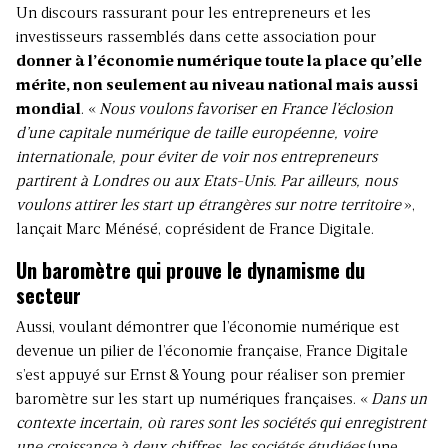
Un discours rassurant pour les entrepreneurs et les
investisseurs rassemblés dans cette association pour
donner à l’économie numérique toute la place qu’elle
mérite, non seulement au niveau national mais aussi
mondial
. «
Nous voulons favoriser en France l’éclosion
d’une capitale numérique de taille européenne, voire
internationale, pour éviter de voir nos entrepreneurs
partirent à Londres ou aux Etats-Unis. Par ailleurs, nous
voulons attirer les start up étrangères
sur notre territoire
»,
lançait Marc Ménésé, coprésident de France Digitale.
Un baromètre qui prouve le dynamisme du
secteur
Aussi, voulant démontrer que l’économie numérique est
devenue un pilier de l’économie française, France Digitale
s’est appuyé sur Ernst
&
Young pour réaliser son premier
baromètre sur les start up numériques françaises. «
Dans un
contexte incertain, où rares sont les sociétés qui enregistrent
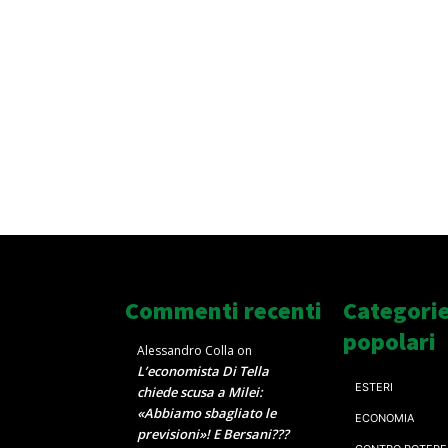
Commenti recenti
Categori
popolari
Alessandro Colla
on
L’economista Di Tella
ESTERI
chiede scusa a Milei:
«Abbiamo sbagliato le
ECONOMIA
previsioni»! E Bersani???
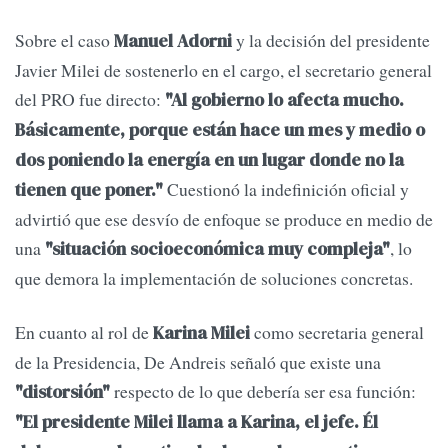
Sobre el caso
y la decisión del presidente
Manuel Adorni
Javier Milei de sostenerlo en el cargo, el secretario general
del PRO fue directo:
"Al gobierno lo afecta mucho.
Básicamente, porque están hace un mes y medio o
dos poniendo la energía en un lugar donde no la
Cuestionó la indefinición oficial y
tienen que poner."
advirtió que ese desvío de enfoque se produce en medio de
una
, lo
"situación socioeconómica muy compleja"
que demora la implementación de soluciones concretas.
En cuanto al rol de
como secretaria general
Karina Milei
de la Presidencia, De Andreis señaló que existe una
respecto de lo que debería ser esa función:
"distorsión"
"El presidente Milei llama a Karina, el jefe. Él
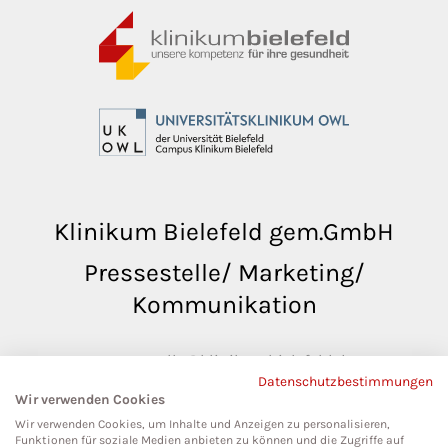
Klinikum Bielefeld gem.GmbH
Pressestelle/ Marketing/
Kommunikation
pressestelle@klinikumbielefeld.de
Datenschutzbestimmungen
Teutoburger Str. 50
Wir verwenden Cookies
33604 Bielefeld
Wir verwenden Cookies, um Inhalte und Anzeigen zu personalisieren,
Funktionen für soziale Medien anbieten zu können und die Zugriffe auf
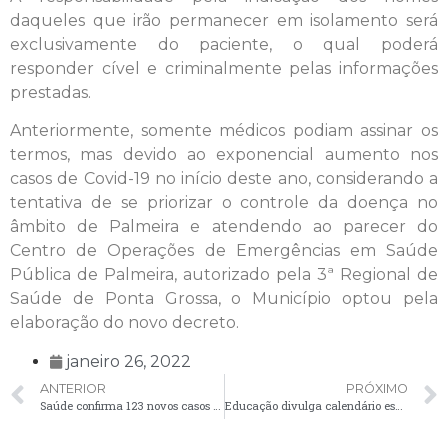
daqueles que irão permanecer em isolamento será
exclusivamente do paciente, o qual poderá
responder cível e criminalmente pelas informações
prestadas.
Anteriormente, somente médicos podiam assinar os
termos, mas devido ao exponencial aumento nos
casos de Covid-19 no início deste ano, considerando a
tentativa de se priorizar o controle da doença no
âmbito de Palmeira e atendendo ao parecer do
Centro de Operações de Emergências em Saúde
Pública de Palmeira, autorizado pela 3ª Regional de
Saúde de Ponta Grossa, o Município optou pela
elaboração do novo decreto.
janeiro 26, 2022
ANTERIOR
PRÓXIMO
Saúde confirma 123 novos casos positivos de Covid-19
Educação divulga calendário escolar e início das aulas acontece em 7 de fevereiro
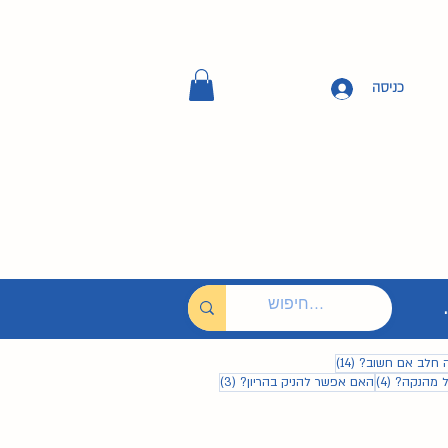
כניסה
14 פוסטים
 חלב אם חשוב?
(14)
4 פוסטים
3 פוסטים
ל מהנקה?
(4)
האם אפשר להניק בהריון?
(3)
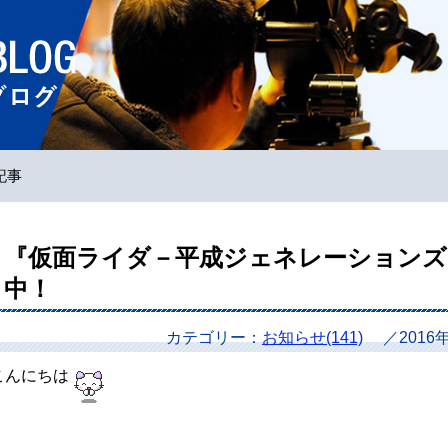
ホームページ
記事
『仮面ライダ－平成ジェネレーションズ
中！
カテゴリー：
お知らせ(141)
／2016
こんにちは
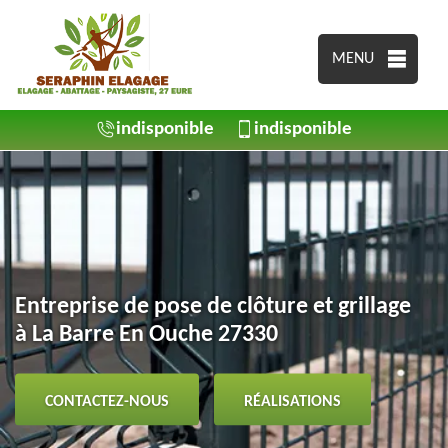
MENU
indisponible
indisponible
Entreprise de pose de clôture et grillage
à La Barre En Ouche 27330
CONTACTEZ-NOUS
RÉALISATIONS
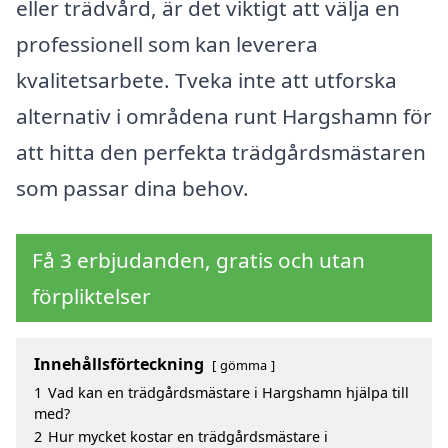
eller trädvård, är det viktigt att välja en
professionell som kan leverera
kvalitetsarbete. Tveka inte att utforska
alternativ i områdena runt Hargshamn för
att hitta den perfekta trädgårdsmästaren
som passar dina behov.
Få 3 erbjudanden, gratis och utan
förpliktelser
Innehållsförteckning
gömma
1
Vad kan en trädgårdsmästare i Hargshamn hjälpa till
med?
2
Hur mycket kostar en trädgårdsmästare i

....

> Task statement: Which lines of the data above contain the string "Palmeira"? Copy each of them.

> Output of the exercise:
âmbito de Palmeira e atendendo ao parecer do
Pública de Palmeira, autorizado pela 3ª Regional de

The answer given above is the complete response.